TEXTO PARA LEITURA ::
=====

EDITORIAL » O perigo da chikungunya

Publicação: 01/05/2017 03:00

O ministro da Saúde, Ricardo Barros, avaliava no fim do ano passado que o combate ao Aedes aegypti e à febre chikungunya seria um dos principais desafios de sua área para 2017. A previsão do político do PP do Paraná começa a se confirmar. O mais recente boletim do ministério indica que, em meados de março, o país já registrava 26.854 casos prováveis de chikungunya, doença transmitida pelo mesmo mosquito responsável por propagar a dengue. O balanço tende a piorar com os números fechados de abril.

A chikungunyaé uma doença infecciosa febril, causada pelo vírus CHIKV.Segundo informativo do Ministério da Saúde, chikungunya significa “aqueles que se dobram” em swahili, um dos idiomas da Tanzânia. Seria referência à aparência curvada dos pacientes que foram atendidos na primeira epidemia documentada no país africano, na década de 1950 – um sintoma característico é dor nas articulações, que pode durar meses, além de febre alta, dores de cabeça, erupção de pele e conjuntivite.

O Brasil registrou os primeiros casos de transmissão da doença em 2014. No ano passado, as notificações no país passaram de 100 mil. Em 2017, a combinação de sintomas prolongados, condições favoráveis à propagação do Aedes entre grande número de pessoas que nunca tiveram contato com o vírus CHIKV é motivo de especial preocupação entre autoridades de saúde e especialistas. Helena Duani, professora de infectologia da Universidade Federal de Minas Gerais (UFMG), alerta que o avanço da chikungunya pode provocar grande impacto social. “Se pensarmos na dificuldade de trabalhar e de realizar ações rotineiras, a doença tem, sim, impacto social maior”, acrescentou. Ela considera haver risco de “epidemia descontrolada” por causa das grandes chances de contaminação e transmissão. “O vírus foi trazido para o país e, como temos o vetor em abundância, foi se alastrando. Por ser uma doença nova, a população não tem imunidade”, afirma.

=====

SEÇÃO DE DADOS ::
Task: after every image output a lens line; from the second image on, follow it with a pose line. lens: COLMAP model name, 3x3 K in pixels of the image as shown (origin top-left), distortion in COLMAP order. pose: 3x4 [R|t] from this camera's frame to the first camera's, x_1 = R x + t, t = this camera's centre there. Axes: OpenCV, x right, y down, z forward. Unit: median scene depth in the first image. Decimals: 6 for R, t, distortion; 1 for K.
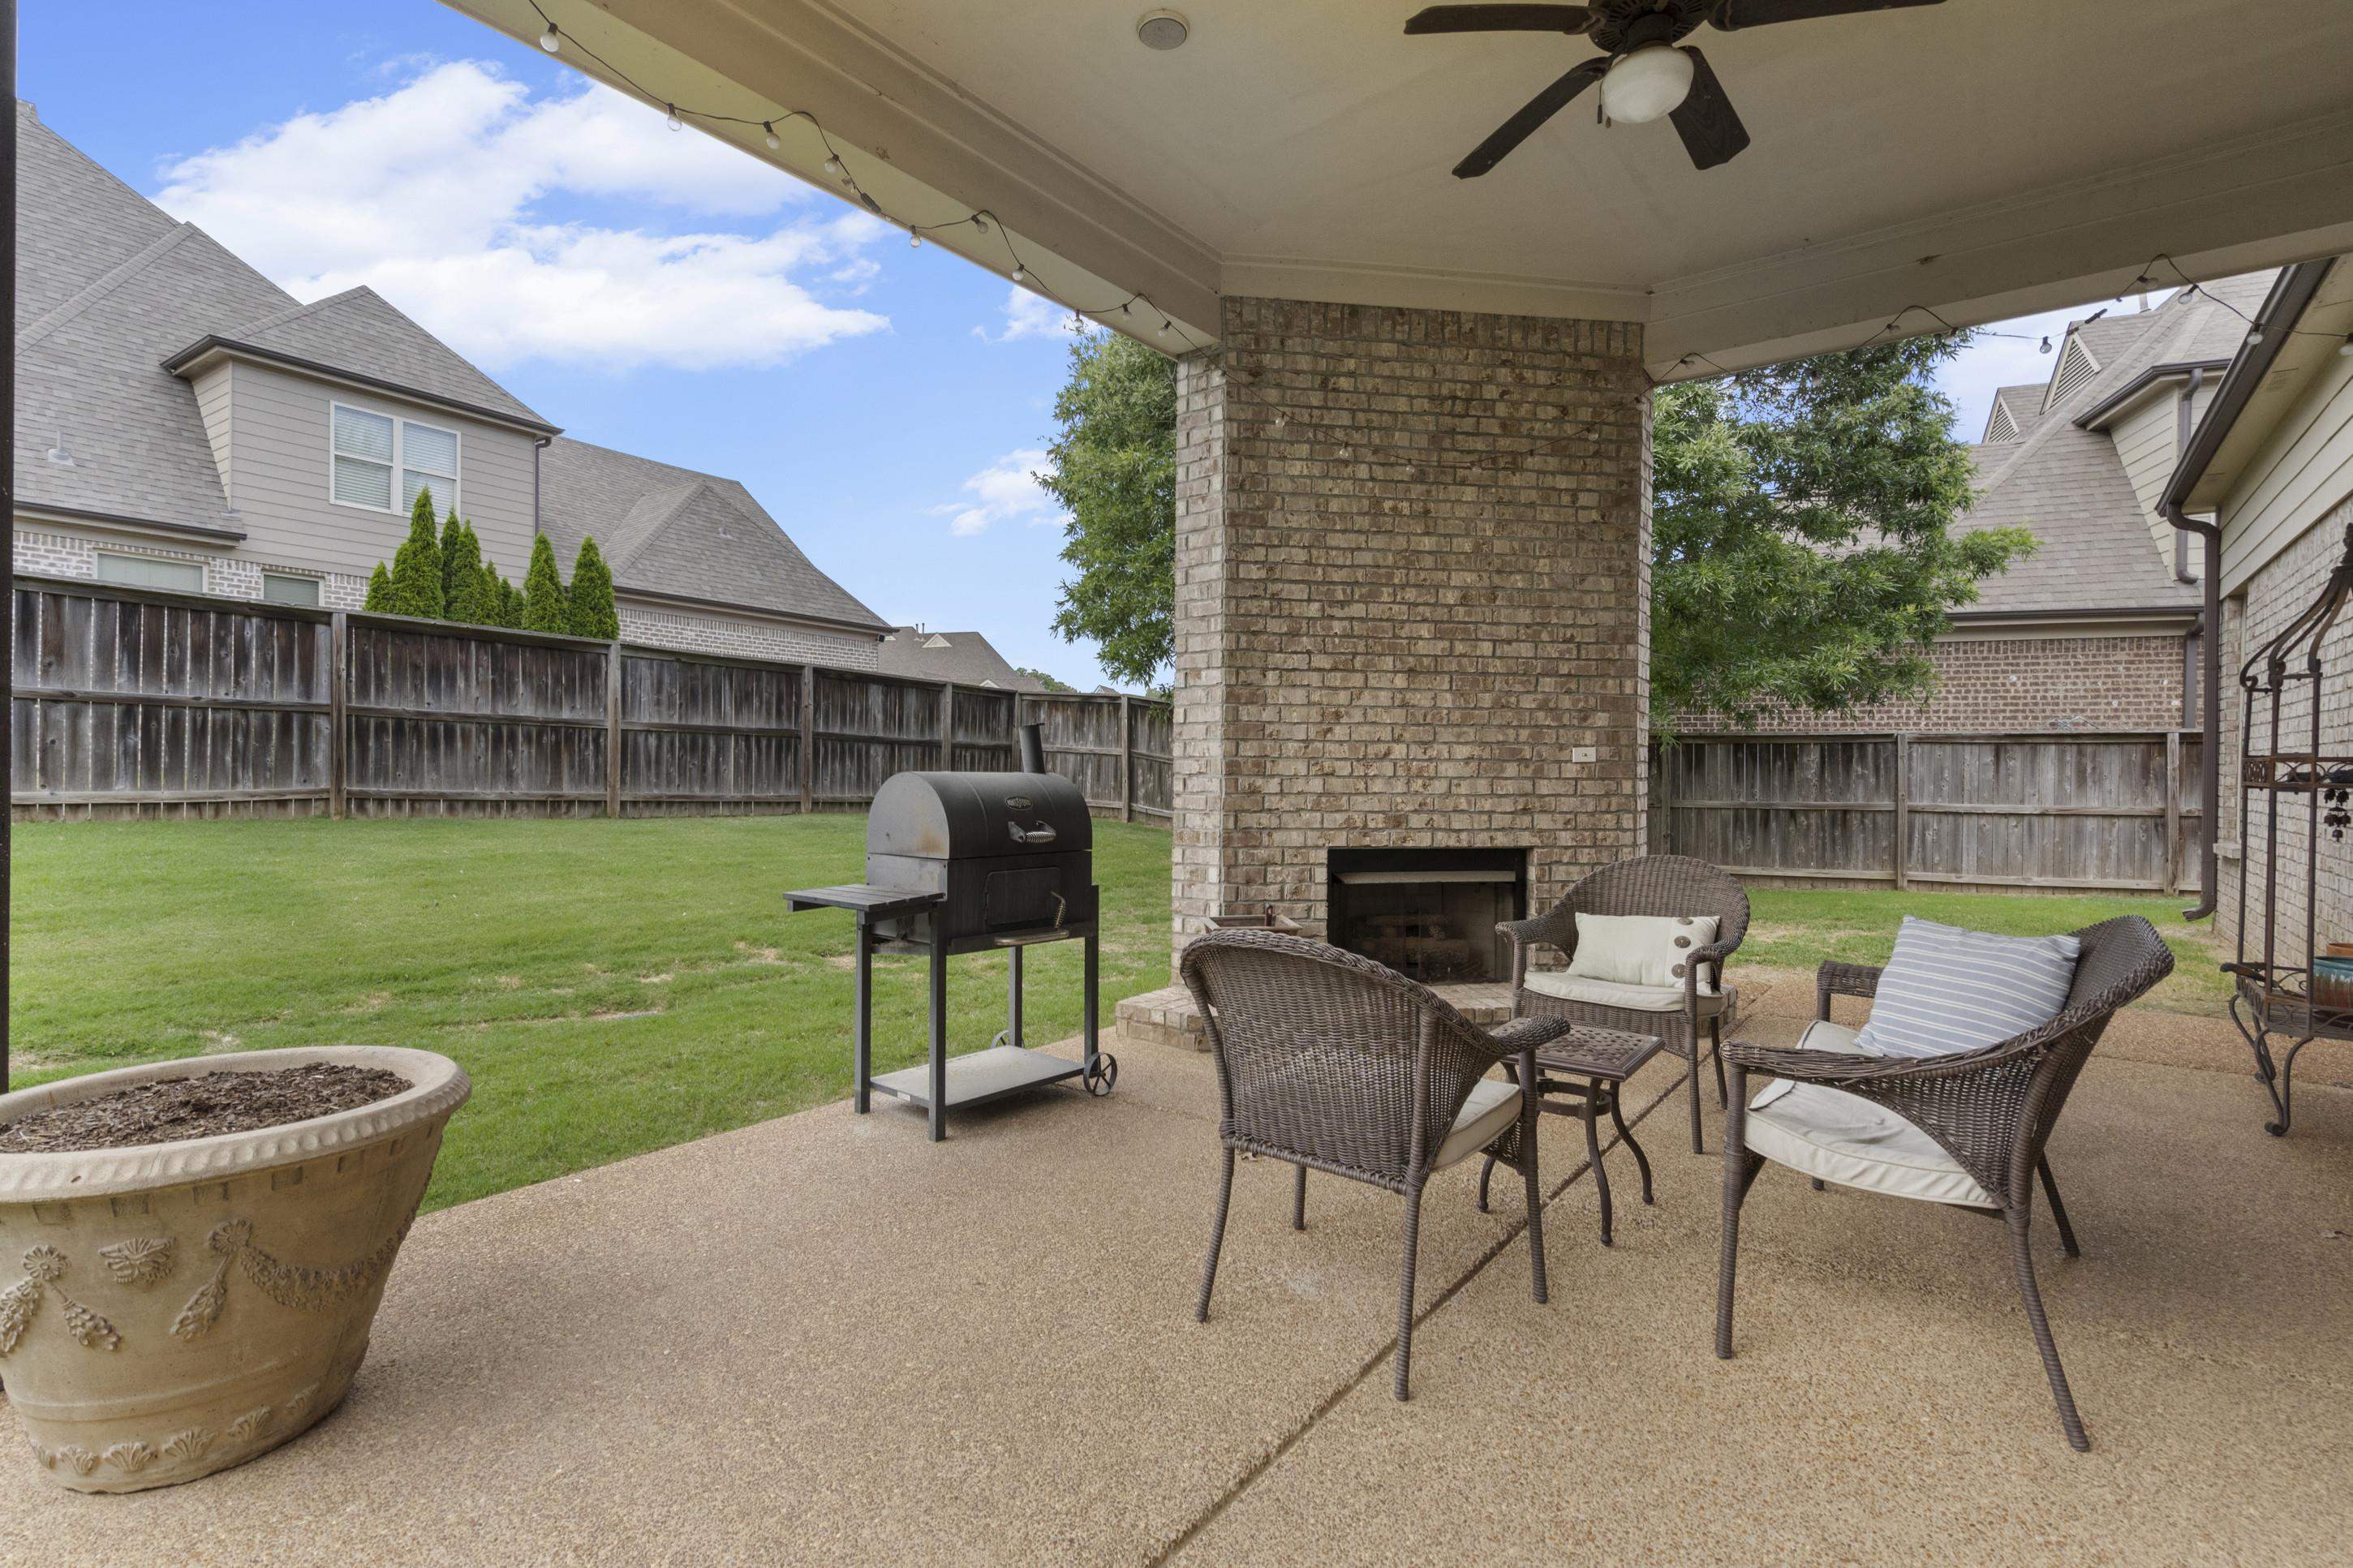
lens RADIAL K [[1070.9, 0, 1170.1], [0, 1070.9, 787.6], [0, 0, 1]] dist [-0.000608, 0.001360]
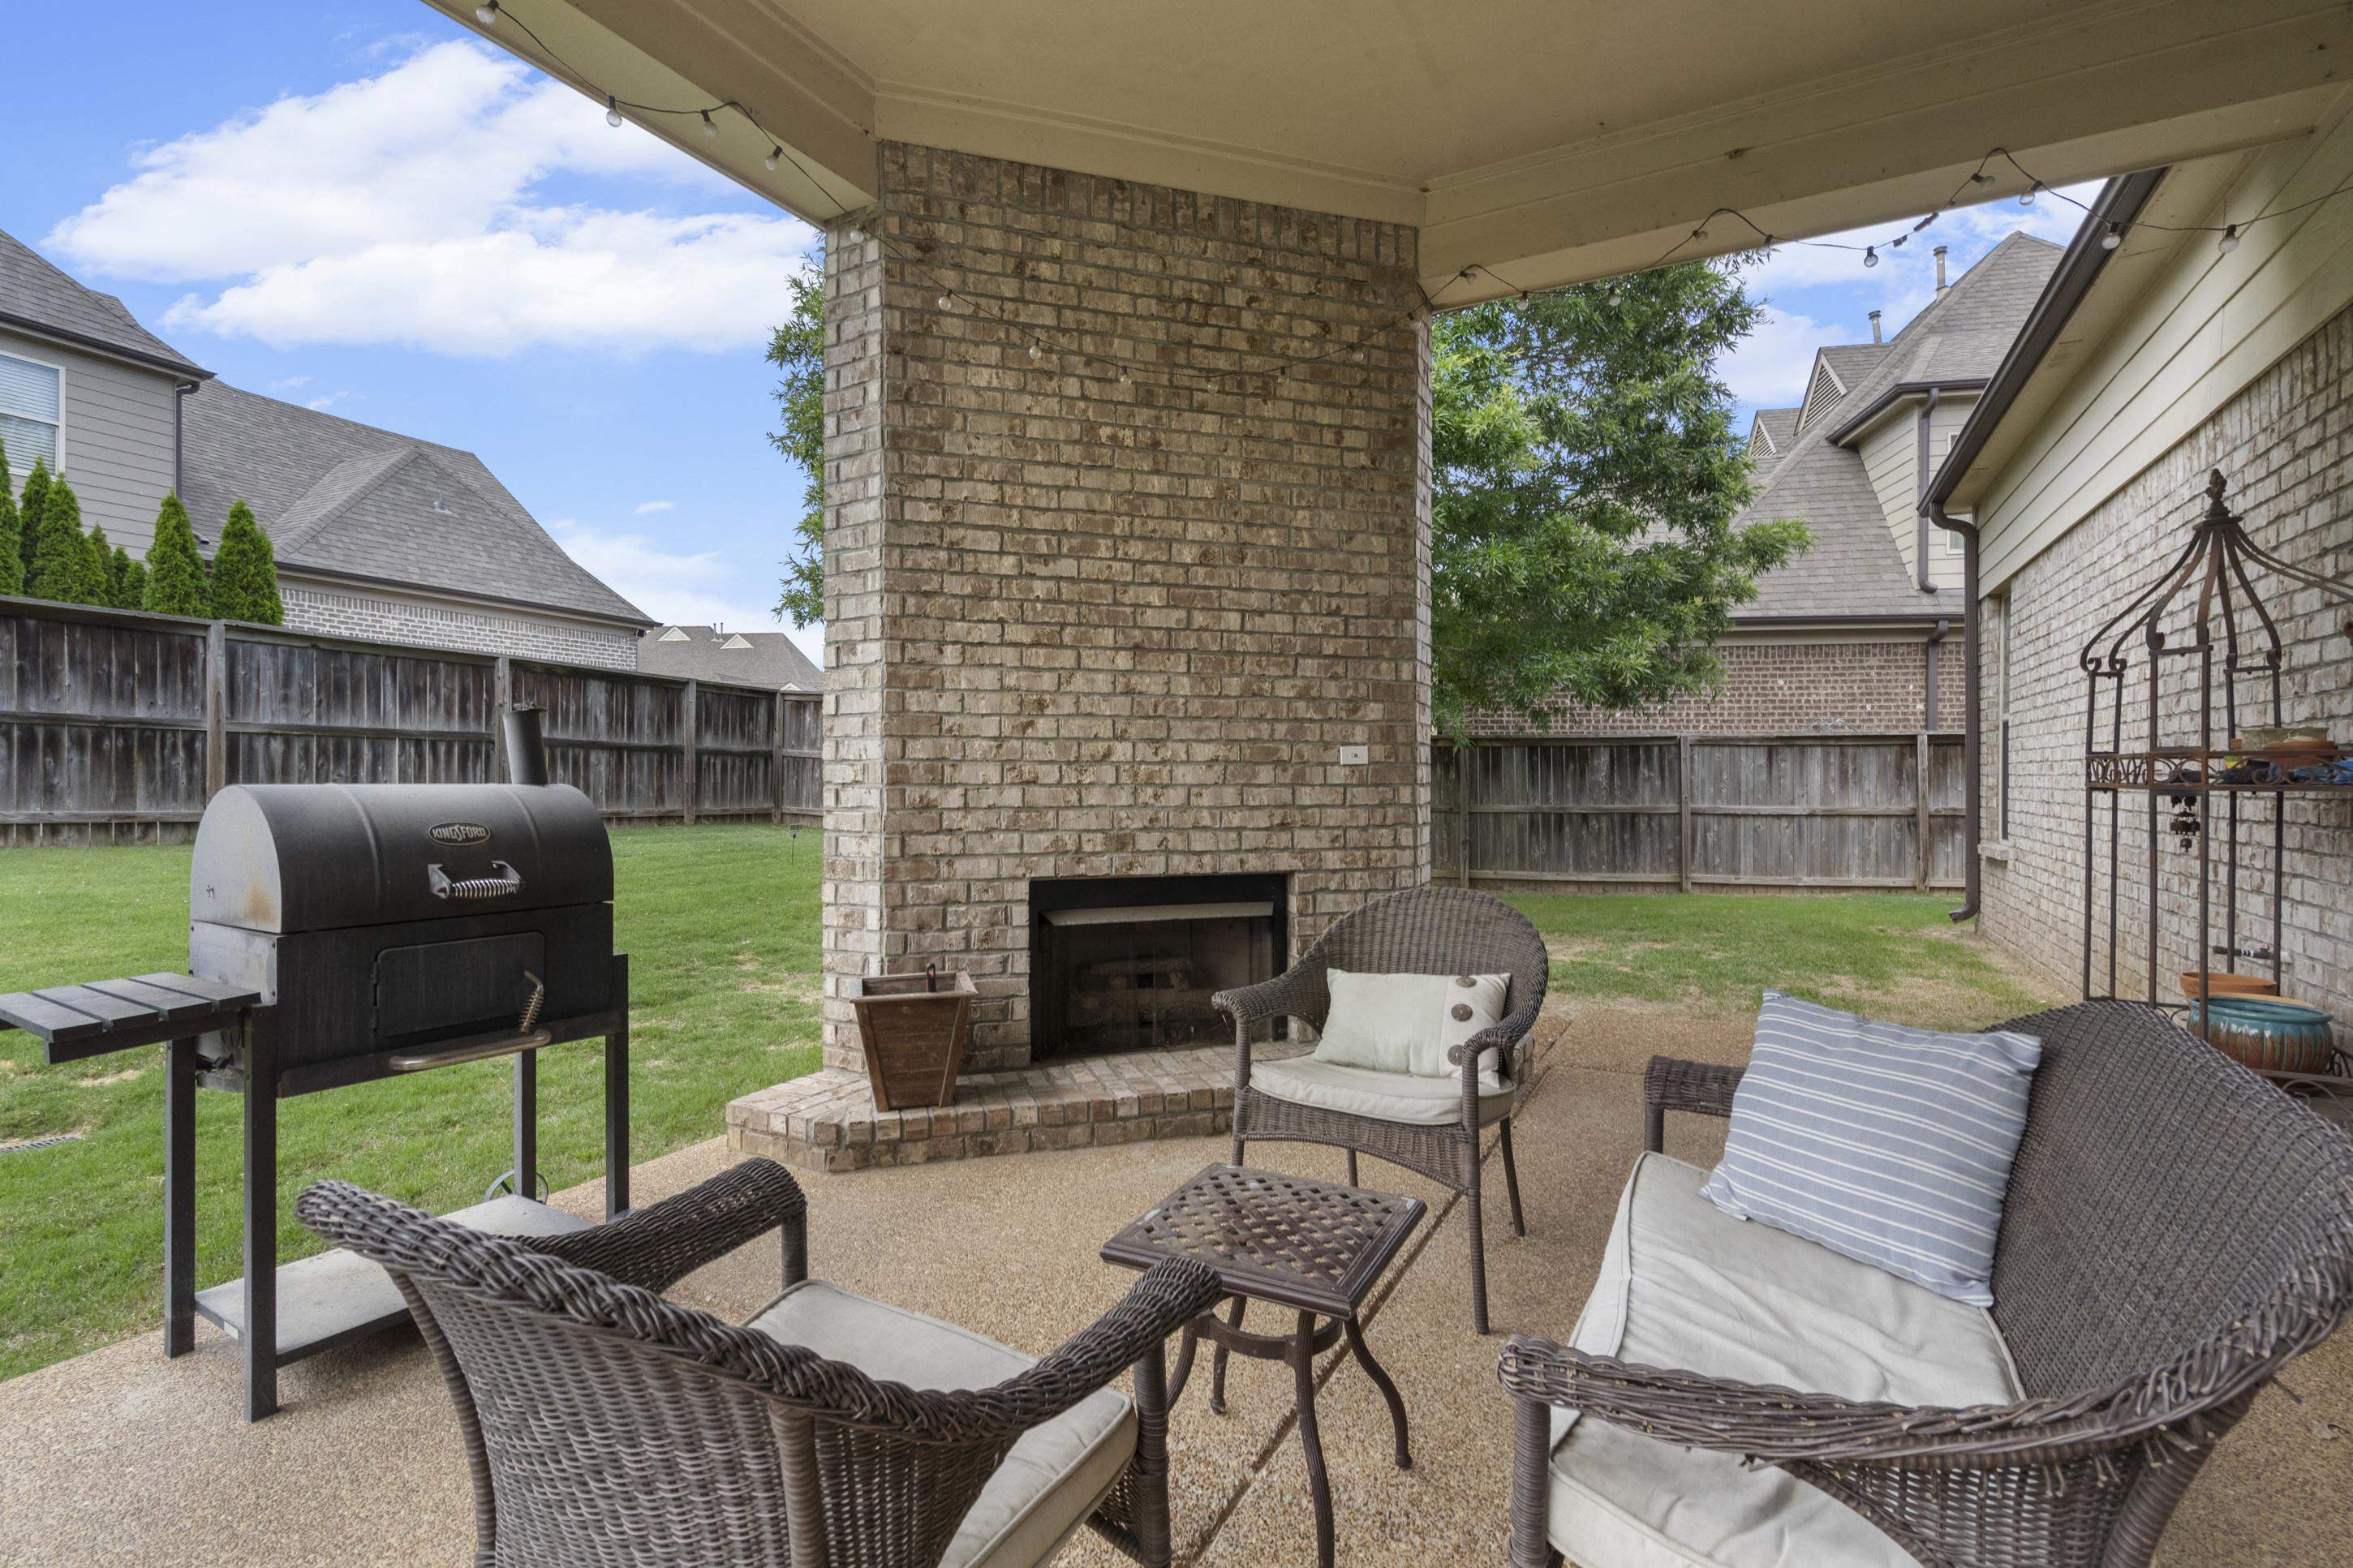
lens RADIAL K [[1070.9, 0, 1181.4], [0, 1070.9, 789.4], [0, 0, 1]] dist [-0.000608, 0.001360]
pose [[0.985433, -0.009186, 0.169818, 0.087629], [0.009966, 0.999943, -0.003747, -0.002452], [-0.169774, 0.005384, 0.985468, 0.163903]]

=====

O QUE FAZER ::
• a. Liste os sintomas da chikungunya citados no editorial sobre a doença.
• b. Dê continuidade ao editorial sobre a chikungunya a partir da última frase apresentada.
As linhas não têm nenhuma relação com o texto.

RESPOSTAS ::
• a. Dor nas articulações, febre alta, dores de cabeça, erupção de pele e conjuntivite.

• b.
Há preocupação especial nas regiões Norte e Nordeste. Ceará, Tocantins e Roraima estão entre os que apresentam maior taxa de incidência, aponta balanço do Ministério da Saúde. Entre os municípios, chama a atenção o alto índice de notificações em Praia Norte (TO), Governador Valadares (MG), Porto Velho (RO) e Fortaleza (CE).

Diante do cenário preocupante, é de se esperar que autoridades de saúde ampliem ações. É certo que o país tem condições favoráveis para a proliferação do Aedes, mas o Estado deve empregar todos os recursos necessários para combater o mosquito.